Ein erfolgreiches analoges Speichermedium verabschiedet sich. Digitalisierungs-Dienstleister im motio-Netzwerk retten Informationen für die Nachwelt.

In den 1950er Jahren begann die Erfolgsgeschichte eines analogen Speichermediums, dessen Herstellung jetzt ausläuft. Die Filmlochkarte, später nur noch Mikrofilmkarte genannt, war nahezu ein halbes Jahrhundert die gefragte platzsparende analoge Massen-Speicherung von Informationen, bis sie in den 1990er Jahren von digitalen Datenträgern schrittweise abgelöst wurde. Heute setzen nur noch wenige sicherheitssensible Behörden und Unternehmen auf den Mikrofilm als das unbestritten sicherste Langzeit-Speichermedium. Zwar war es der Franzose René Dagron, der im Jahre 1859 in Paris den Mikrofilm erfand, seine Massenverarbeitung aber hat die Menschheit dem deutschen Erfinder Dr. Ulrich Welp aus Bad Nauheim zu verdanken. Ihm gelang es Ende der 1950er Jahre erstmalig Text- und Bildinformationen, wie z.B. großformatige Bau- und Konstruktionspläne, direkt auf eine Mikrofilmlochkarte fototechnisch zu kopieren und eine industrielle Massennutzung dieses Mediums auszulösen.

Doch das Ende der Mikrofilmkarte verkündet jetzt der zuständige Branchenverband „motio-Netzwerk“ selbst. “Unser Mitglied Genus nimmt bis zum 31.1.2021 Bestellungen für die weltweit allerletzte Produktion von Mikrofilmkarten (Filmlochkarten) entgegen. Wer diesen analogen Datenträger noch bevorraten möchte, der hat jetzt die historisch letzte Chance beim Genus-Vertrieb von Claus Iff in Nordtirol zu bestellen”, so formuliert der Geschäftsführer des Netzwerkes (Wirtschaftsverbandes Kopie & Medientechnik) Rechtsanwalt Achim Carius aus Frankfurt am Main im jüngsten motio-Mitgliederrundschreiben. Zu seinem Branchennetzwerk zählten einst auch ca. 50 Mikrofilm-Fachbetriebe, die sich mittlerweile zu modernen Scan- und Archivierungs-Dienstleistern entwickelt haben. Diese Unternehmen kooperieren heute innerhalb des motio-Verbandes in der FMI-Gruppe. Zu ihnen gehört auch Lutz Bernschein aus Hungen bei Gießen, einer der ganz wenigen Mikrofilm-Profis in Deutschland, die noch Mikrofilmkarten belichten. Viele Millionen von Filmkarten schlummern noch in den Archiven und warten auf die Digitalisierung ihrer Inhalte, eine Dienstleistung, die Fachbetriebe aus dem motio-Netzwerk noch viele Jahre erbringen.

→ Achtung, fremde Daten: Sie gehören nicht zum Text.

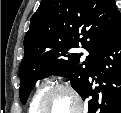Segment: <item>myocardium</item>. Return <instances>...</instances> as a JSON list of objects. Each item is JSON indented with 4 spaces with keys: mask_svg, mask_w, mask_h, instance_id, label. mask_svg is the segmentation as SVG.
<instances>
[{
    "mask_svg": "<svg viewBox=\"0 0 121 113\" xmlns=\"http://www.w3.org/2000/svg\"><path fill=\"white\" fill-rule=\"evenodd\" d=\"M61 91L69 93L71 95V97L74 99L75 107L73 110L83 109V99L75 87H73L72 85L67 84V83H56V84H53V85L47 87L43 91V93L41 94V97L37 103L36 110L45 109L44 105H46L48 98L50 96H52L53 94H55L57 92H61Z\"/></svg>",
    "mask_w": 121,
    "mask_h": 113,
    "instance_id": "myocardium-1",
    "label": "myocardium"
}]
</instances>
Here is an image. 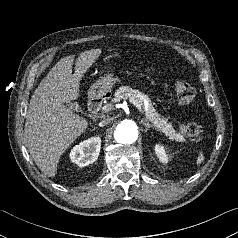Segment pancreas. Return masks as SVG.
<instances>
[{
    "label": "pancreas",
    "mask_w": 238,
    "mask_h": 238,
    "mask_svg": "<svg viewBox=\"0 0 238 238\" xmlns=\"http://www.w3.org/2000/svg\"><path fill=\"white\" fill-rule=\"evenodd\" d=\"M122 99H132L135 100L141 104H143L144 101L148 102V109L144 110L146 117L153 123V125L156 127L158 131H161L166 136H168L170 139L182 142L184 141L183 136L180 133H177L172 124L168 122L167 119L161 117L160 114H158L153 107L150 98L140 92L139 90L132 89L129 86H121L119 87L115 94L114 98H112L111 102H119ZM111 105V104H107Z\"/></svg>",
    "instance_id": "obj_1"
}]
</instances>
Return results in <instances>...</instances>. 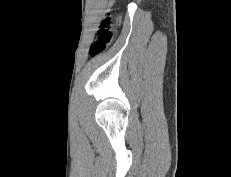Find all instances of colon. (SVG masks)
Masks as SVG:
<instances>
[{
    "instance_id": "5ec220e1",
    "label": "colon",
    "mask_w": 231,
    "mask_h": 177,
    "mask_svg": "<svg viewBox=\"0 0 231 177\" xmlns=\"http://www.w3.org/2000/svg\"><path fill=\"white\" fill-rule=\"evenodd\" d=\"M115 30L110 18H105L98 29L97 37L90 48L91 55H97L104 51L112 42Z\"/></svg>"
}]
</instances>
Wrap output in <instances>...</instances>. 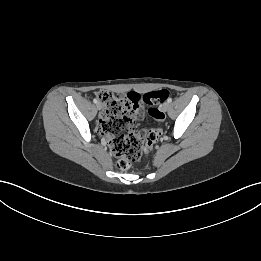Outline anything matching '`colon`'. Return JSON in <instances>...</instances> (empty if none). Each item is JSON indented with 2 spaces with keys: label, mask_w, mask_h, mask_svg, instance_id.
I'll list each match as a JSON object with an SVG mask.
<instances>
[{
  "label": "colon",
  "mask_w": 261,
  "mask_h": 261,
  "mask_svg": "<svg viewBox=\"0 0 261 261\" xmlns=\"http://www.w3.org/2000/svg\"><path fill=\"white\" fill-rule=\"evenodd\" d=\"M168 95L169 91L166 89L149 92L143 96L131 93L126 98L106 90L97 93V97L104 106L99 131L102 135L112 137L111 149L118 158L117 168L126 170L133 163L139 161L161 135L159 129H147V136H140L139 132H136L133 128L134 109L141 101L155 105L164 101ZM149 114L158 122L166 120V115L159 108L151 107ZM160 129L163 131L165 127L162 125Z\"/></svg>",
  "instance_id": "obj_1"
}]
</instances>
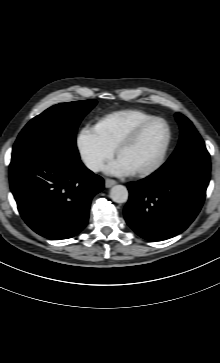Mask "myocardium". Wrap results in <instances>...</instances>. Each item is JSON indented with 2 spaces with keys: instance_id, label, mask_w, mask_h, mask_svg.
Returning a JSON list of instances; mask_svg holds the SVG:
<instances>
[{
  "instance_id": "obj_1",
  "label": "myocardium",
  "mask_w": 220,
  "mask_h": 363,
  "mask_svg": "<svg viewBox=\"0 0 220 363\" xmlns=\"http://www.w3.org/2000/svg\"><path fill=\"white\" fill-rule=\"evenodd\" d=\"M157 122L163 123L167 130V138H166L164 147L155 163H153L149 167L133 171L132 174L134 176L143 177V176L151 175V174L155 173L156 171H158L163 166V164L165 163V160L167 158L168 152L170 150V147L172 144V139H173V133H172L170 124L167 122V120H165L162 117H153V118L148 119V120L140 123L139 125L135 126L124 137H122L115 146L114 153L116 156H118L122 150H124L125 148L130 146L133 142H135L136 139L141 135V133L147 127H149L150 125L157 123Z\"/></svg>"
}]
</instances>
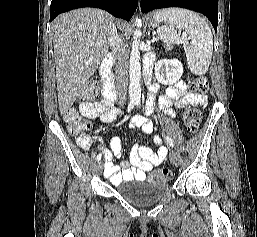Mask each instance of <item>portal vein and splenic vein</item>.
Here are the masks:
<instances>
[{
	"label": "portal vein and splenic vein",
	"mask_w": 257,
	"mask_h": 237,
	"mask_svg": "<svg viewBox=\"0 0 257 237\" xmlns=\"http://www.w3.org/2000/svg\"><path fill=\"white\" fill-rule=\"evenodd\" d=\"M155 41H157V38H153L151 42L154 43Z\"/></svg>",
	"instance_id": "obj_1"
}]
</instances>
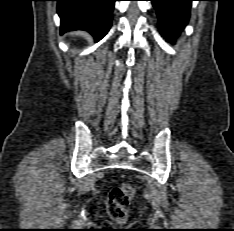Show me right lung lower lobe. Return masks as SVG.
<instances>
[{"instance_id": "right-lung-lower-lobe-1", "label": "right lung lower lobe", "mask_w": 234, "mask_h": 231, "mask_svg": "<svg viewBox=\"0 0 234 231\" xmlns=\"http://www.w3.org/2000/svg\"><path fill=\"white\" fill-rule=\"evenodd\" d=\"M61 20V33L72 30L89 31L96 41L110 29L116 0H56Z\"/></svg>"}]
</instances>
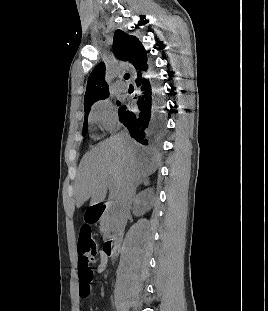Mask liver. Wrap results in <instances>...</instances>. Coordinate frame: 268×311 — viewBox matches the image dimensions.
Listing matches in <instances>:
<instances>
[{
  "mask_svg": "<svg viewBox=\"0 0 268 311\" xmlns=\"http://www.w3.org/2000/svg\"><path fill=\"white\" fill-rule=\"evenodd\" d=\"M155 168V160L149 159L129 136H112L82 158L75 181L76 206L81 207L89 199L91 205L104 201L110 181L120 194L126 181L139 182Z\"/></svg>",
  "mask_w": 268,
  "mask_h": 311,
  "instance_id": "liver-1",
  "label": "liver"
}]
</instances>
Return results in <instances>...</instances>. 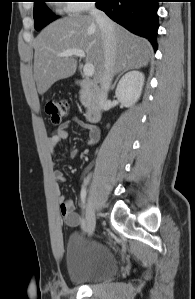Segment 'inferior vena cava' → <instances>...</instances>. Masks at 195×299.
Instances as JSON below:
<instances>
[{
	"label": "inferior vena cava",
	"instance_id": "obj_1",
	"mask_svg": "<svg viewBox=\"0 0 195 299\" xmlns=\"http://www.w3.org/2000/svg\"><path fill=\"white\" fill-rule=\"evenodd\" d=\"M89 13L93 16L98 24L104 45L105 56V71L100 82V106H104L107 100V94L110 89L113 67L116 56V37L113 22L107 17V15L96 8L93 4L90 6Z\"/></svg>",
	"mask_w": 195,
	"mask_h": 299
}]
</instances>
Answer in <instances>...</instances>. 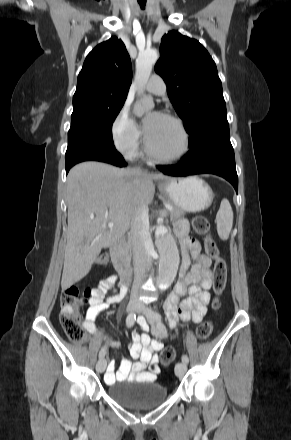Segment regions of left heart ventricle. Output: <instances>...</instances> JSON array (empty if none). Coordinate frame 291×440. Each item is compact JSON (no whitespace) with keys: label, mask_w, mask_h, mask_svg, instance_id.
Masks as SVG:
<instances>
[{"label":"left heart ventricle","mask_w":291,"mask_h":440,"mask_svg":"<svg viewBox=\"0 0 291 440\" xmlns=\"http://www.w3.org/2000/svg\"><path fill=\"white\" fill-rule=\"evenodd\" d=\"M150 116L151 114L146 119ZM146 135L151 146L162 156L174 157L183 149V136L180 130L175 123L162 115L152 122Z\"/></svg>","instance_id":"obj_1"}]
</instances>
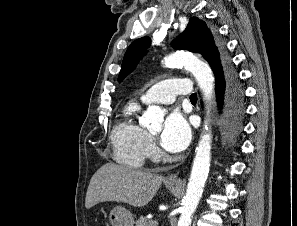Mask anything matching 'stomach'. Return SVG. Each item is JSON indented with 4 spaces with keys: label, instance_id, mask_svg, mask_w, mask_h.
<instances>
[{
    "label": "stomach",
    "instance_id": "0dacf381",
    "mask_svg": "<svg viewBox=\"0 0 297 226\" xmlns=\"http://www.w3.org/2000/svg\"><path fill=\"white\" fill-rule=\"evenodd\" d=\"M170 185H173L172 183ZM109 220L112 226H133V215L122 206H116L110 212Z\"/></svg>",
    "mask_w": 297,
    "mask_h": 226
}]
</instances>
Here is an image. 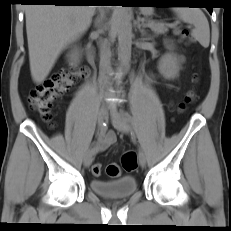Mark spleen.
<instances>
[{
  "label": "spleen",
  "instance_id": "1",
  "mask_svg": "<svg viewBox=\"0 0 231 231\" xmlns=\"http://www.w3.org/2000/svg\"><path fill=\"white\" fill-rule=\"evenodd\" d=\"M173 11L179 19L194 25L192 35L204 48H207L210 42V28L204 13L198 8L189 7H175Z\"/></svg>",
  "mask_w": 231,
  "mask_h": 231
}]
</instances>
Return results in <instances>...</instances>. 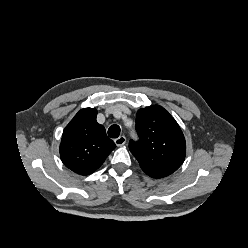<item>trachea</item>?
I'll return each instance as SVG.
<instances>
[{"label":"trachea","mask_w":248,"mask_h":248,"mask_svg":"<svg viewBox=\"0 0 248 248\" xmlns=\"http://www.w3.org/2000/svg\"><path fill=\"white\" fill-rule=\"evenodd\" d=\"M108 135L111 138H117L120 135V127L118 125H111L108 129Z\"/></svg>","instance_id":"1"}]
</instances>
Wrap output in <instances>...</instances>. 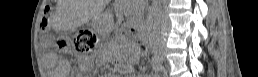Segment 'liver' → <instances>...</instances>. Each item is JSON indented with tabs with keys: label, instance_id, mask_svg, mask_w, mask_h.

Carius initiierte jetzt den letzten Aufruf für dieses „langlebige analoge Backup-Archivmedium”, das als 35 x 53mm Mikrofilm-Einzelaufnahme Text- und Bildinformationen in bis zu einer 30fachen Verkleinerung in eine 187mm x 83mm Papp-Filmlochkarte einbettet, in den 1950er Jahren seinen großen Durchbruch im Archivierungsmarkt erlebte. Auslöser einer breiten Nutzung von Filmkarten war das damalige Verbandsmitglied Ulrich Welp. Er gilt als der erste Hersteller von Mikrofilmkameras, die Mikrofilmlochkarten in hoher Geschwindigkeit belichten konnten. Mit seiner Erfindung konnte man von nun an nach der Belichtung ohne manuelle Arbeit vollautomatisch chemisch im Kamerakopf entwickeln und auf einer Karte verfilmen. Welp war mit seinem Unternehmen Microbox somit der weltweit erste Hersteller von Spezialgeräten, mit denen Archivierungs-Dienstleister rund um den Globus große Mengen von Informationen in hoher Geschwindigkeit verkleinern und auf analogen Mikrofilmkarten archivieren konnte. Microbox-Ausgründer, wie Josef Schaudt (SMA Schaudt), bauten später ähnliche Geräte und optimierten deren Anwendung. Fortan starteten in der Region nördlich von Frankfurt viele Innovative in der Mikrofilmbranche ihre unternehmerische Karriere. Damals galt die hessische Wetterau als das „Silicon Valley des Mikrofilms“.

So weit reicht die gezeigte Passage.